The best thing about Lyndon’s documentary experience is that it showed me that within the guidelines I created I also had a lot of freedom to experiment with different shooting styles. This was a good thing as it meant that each video would have its own differentiation based on location, use of technique in filming and visual creativity but still ensuring to maintain the same flow of structure always.
Overall I was really excited about filming Lyndon’s food experience as this was a joint family contribution.
Prior to the food experience I had a brief conversation with Lyndon where he got to inform me of his food selection for the documentary and the story behind it. Understanding that the project was about him being a family man, I inquired more about his family.
This gave me a great idea. The idea would be to feature his family in the introduction of the food experience and also to include them maybe in the one to one interviews relating to Lyndon as a family man. I also had other ideas such as to get his family to participate by having a family meal with him.
Inspired by these outbursts of creative ideas I asked him if he would want to include his family in his food experience to give his story a little more substance.
He had no issue what so ever and his children seemed really excited to be a part of this experience but his wife on the other seemed hesitant to be a part of it as she did not feel comfortable being filmed on camera.
On the day of the documentary filming, I did get a chance to meet the family upon which I made an attempt to speak to his wife again explaining my art direction behind the food experience.
After much persuasion Quillian agreed to be in the introduction of the family and to introduce her self but opted out of playing any further roles in the documentary and gave her consent for the children to be featured in the documentary.
I took advantage of the opportunity to put my ideas forward and it turned out just as I had expected.
The weather unfortunately was not on my side as it was heavily raining so I could not obtain any
Throughout the documentary we did experience a few noise interruptions which meant that we had to shoot certain scenes more than once but they were quickly resolved once I had done a reshoot.
Learning from my past experience on the previous two documentaries I made sure to arrive at Lyndon’s home as early as I could so to cover as much of the documentary within the morning/early afternoon.
One thing I aimed to do before each documentary experience which I believe was the reason for the success in my documentary this far was to watch as many documentaries as I could focusing more on watching cooking shows.
I had watched food documentary cooking programs such as: “The Great Bake” suggested to me by my lecturer, Rachel Allen “Home cooking”, “Saturday Kitchen Live”, “Come Dine With Me” and “The Delicious Miss Dahl”. I also looked at other documentary programs such as “Blood Sweat and Luxuries” and “Welcome to Lagos” as reference to film techniques.
As I had never been involved in a film project of any type, these programs and documentaries acted as my teachers, reference books, inspiration of ideas and guides.
Throughout these documentaries I was able to learn about interviewing styles, camera angles, lighting, filming techniques, camera to person positions, transition techniques, voice over effects, location shots, and variations in dynamic shots, some of which inspired the guidelines and rules I initially created.

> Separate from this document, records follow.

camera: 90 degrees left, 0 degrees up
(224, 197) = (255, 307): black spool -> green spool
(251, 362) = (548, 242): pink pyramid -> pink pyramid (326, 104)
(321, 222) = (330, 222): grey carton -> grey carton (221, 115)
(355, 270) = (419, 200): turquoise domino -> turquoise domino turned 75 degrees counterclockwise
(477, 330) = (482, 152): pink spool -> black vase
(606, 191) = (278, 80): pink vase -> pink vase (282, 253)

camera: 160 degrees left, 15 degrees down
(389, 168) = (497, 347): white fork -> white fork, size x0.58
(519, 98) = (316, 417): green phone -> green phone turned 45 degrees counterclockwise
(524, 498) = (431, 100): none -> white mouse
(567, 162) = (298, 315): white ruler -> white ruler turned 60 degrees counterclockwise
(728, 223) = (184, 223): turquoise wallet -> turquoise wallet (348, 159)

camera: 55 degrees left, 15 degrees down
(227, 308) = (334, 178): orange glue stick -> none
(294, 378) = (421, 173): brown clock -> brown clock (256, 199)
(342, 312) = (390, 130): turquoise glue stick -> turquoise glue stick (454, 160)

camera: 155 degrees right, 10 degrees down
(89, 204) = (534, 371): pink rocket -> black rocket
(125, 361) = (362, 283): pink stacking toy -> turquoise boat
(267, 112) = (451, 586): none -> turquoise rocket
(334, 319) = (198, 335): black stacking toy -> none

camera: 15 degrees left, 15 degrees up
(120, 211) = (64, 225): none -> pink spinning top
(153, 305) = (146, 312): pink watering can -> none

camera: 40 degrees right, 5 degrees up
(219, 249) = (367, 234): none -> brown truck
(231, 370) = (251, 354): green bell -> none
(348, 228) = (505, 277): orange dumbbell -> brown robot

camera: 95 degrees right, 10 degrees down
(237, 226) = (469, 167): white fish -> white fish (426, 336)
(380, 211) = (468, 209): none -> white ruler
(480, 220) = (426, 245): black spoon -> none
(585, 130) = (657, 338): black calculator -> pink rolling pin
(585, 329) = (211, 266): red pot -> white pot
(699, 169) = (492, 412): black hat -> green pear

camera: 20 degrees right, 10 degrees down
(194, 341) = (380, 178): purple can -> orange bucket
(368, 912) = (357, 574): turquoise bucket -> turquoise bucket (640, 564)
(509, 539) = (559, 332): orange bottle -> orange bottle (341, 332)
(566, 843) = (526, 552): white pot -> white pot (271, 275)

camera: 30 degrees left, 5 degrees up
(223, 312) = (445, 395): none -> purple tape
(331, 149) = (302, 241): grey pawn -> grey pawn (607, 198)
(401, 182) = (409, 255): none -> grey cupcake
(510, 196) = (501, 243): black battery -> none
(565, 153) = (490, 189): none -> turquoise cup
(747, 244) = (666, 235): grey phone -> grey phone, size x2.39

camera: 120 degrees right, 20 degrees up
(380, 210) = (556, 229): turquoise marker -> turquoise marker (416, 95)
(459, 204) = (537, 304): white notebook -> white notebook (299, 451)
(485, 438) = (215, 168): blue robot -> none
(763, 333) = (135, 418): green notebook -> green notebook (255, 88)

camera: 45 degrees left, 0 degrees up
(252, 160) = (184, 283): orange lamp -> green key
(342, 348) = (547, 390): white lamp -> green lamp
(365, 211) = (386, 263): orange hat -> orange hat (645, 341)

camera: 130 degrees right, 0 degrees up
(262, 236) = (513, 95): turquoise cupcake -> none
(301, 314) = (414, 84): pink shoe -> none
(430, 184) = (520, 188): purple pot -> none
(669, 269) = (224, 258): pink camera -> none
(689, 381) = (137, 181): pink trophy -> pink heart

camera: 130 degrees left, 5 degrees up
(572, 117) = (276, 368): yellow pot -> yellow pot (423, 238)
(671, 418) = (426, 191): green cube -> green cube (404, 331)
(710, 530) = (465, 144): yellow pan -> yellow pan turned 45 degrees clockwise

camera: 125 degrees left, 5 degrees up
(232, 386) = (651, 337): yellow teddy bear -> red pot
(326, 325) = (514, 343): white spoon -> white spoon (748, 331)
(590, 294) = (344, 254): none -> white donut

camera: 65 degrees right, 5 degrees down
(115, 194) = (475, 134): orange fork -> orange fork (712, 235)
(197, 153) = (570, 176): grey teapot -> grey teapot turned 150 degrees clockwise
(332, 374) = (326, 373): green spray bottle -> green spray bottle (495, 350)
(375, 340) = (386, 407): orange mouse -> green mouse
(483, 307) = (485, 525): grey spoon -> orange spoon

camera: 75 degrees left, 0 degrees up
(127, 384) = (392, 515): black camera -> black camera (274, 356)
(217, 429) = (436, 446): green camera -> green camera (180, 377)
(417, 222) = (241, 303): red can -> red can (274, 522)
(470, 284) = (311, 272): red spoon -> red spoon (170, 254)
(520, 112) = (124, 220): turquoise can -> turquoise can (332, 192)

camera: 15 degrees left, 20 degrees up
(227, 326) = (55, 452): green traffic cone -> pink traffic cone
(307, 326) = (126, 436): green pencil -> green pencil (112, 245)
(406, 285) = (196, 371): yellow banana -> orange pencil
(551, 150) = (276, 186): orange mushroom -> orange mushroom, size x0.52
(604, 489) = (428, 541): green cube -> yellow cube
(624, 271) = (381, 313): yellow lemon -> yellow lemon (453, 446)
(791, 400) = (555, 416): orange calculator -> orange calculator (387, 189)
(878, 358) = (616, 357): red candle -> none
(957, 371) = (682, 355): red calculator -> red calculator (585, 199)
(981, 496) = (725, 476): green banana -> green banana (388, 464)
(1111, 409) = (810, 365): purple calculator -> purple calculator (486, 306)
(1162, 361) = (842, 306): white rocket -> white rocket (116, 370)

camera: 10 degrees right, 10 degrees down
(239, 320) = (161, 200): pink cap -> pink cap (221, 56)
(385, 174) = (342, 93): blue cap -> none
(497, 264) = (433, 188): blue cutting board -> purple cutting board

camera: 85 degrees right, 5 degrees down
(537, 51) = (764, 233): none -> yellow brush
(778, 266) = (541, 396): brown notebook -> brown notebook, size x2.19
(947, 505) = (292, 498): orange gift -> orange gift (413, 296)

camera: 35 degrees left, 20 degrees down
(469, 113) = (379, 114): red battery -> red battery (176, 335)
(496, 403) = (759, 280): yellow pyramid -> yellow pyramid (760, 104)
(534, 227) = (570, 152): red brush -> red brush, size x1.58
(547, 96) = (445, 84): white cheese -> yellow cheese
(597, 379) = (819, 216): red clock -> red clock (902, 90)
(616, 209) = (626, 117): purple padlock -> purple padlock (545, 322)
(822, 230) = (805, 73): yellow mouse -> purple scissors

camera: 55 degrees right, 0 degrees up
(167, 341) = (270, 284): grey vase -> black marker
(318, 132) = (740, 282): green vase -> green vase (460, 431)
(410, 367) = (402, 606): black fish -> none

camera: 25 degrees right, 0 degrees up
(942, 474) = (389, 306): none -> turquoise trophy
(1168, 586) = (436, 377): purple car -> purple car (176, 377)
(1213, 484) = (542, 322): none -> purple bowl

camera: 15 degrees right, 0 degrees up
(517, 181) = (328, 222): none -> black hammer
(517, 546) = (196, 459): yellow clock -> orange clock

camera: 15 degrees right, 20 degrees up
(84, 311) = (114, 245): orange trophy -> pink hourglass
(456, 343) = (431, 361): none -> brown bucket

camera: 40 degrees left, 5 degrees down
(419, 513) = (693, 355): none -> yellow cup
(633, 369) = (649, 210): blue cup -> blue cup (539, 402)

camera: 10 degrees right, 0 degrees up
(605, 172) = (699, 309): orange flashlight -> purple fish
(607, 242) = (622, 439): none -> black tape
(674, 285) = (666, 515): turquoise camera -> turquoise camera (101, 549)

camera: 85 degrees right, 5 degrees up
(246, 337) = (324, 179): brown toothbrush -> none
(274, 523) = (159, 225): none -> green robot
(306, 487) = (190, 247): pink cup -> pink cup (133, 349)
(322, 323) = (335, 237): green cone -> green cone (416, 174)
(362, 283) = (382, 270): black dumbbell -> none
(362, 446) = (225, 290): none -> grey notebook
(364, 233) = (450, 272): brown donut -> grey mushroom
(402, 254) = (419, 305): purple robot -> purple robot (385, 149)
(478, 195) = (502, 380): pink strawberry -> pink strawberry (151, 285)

They gave me an insight into how documentaries were conducted and I sought to these videos for inspiration of ideas for my own documentaries.
In the end result the children got to be a part of the documentary as they agreed to sit down to a meal with their father for the documentary and it was a pleasant sight. With giggles and laughter the children were a pleasure to work with.
In the previous experience Lydia let her nerves get the best of her but unlike her Lyndon managed to keep it together. He was nervous at first but eventually found his confidence and sailed through the experience telling his story very well.
All in all the documentary took a total of 4hours to conduct (including the time taken to brief the family, the in-between filming for photography, the interview and time taken to fix technical issues or correct film bloopers) and compared to the previous documentaries with Carole and Isabelle’s food experience being the longest, this was certainly a positive outcome for me.
I had found my confidence in my art direction and was more aware in directing the documentaries after this food experience with Lyndon.
Overall I enjoyed my experience, it was fun, straight to the point and his story was clear and interesting to listen to.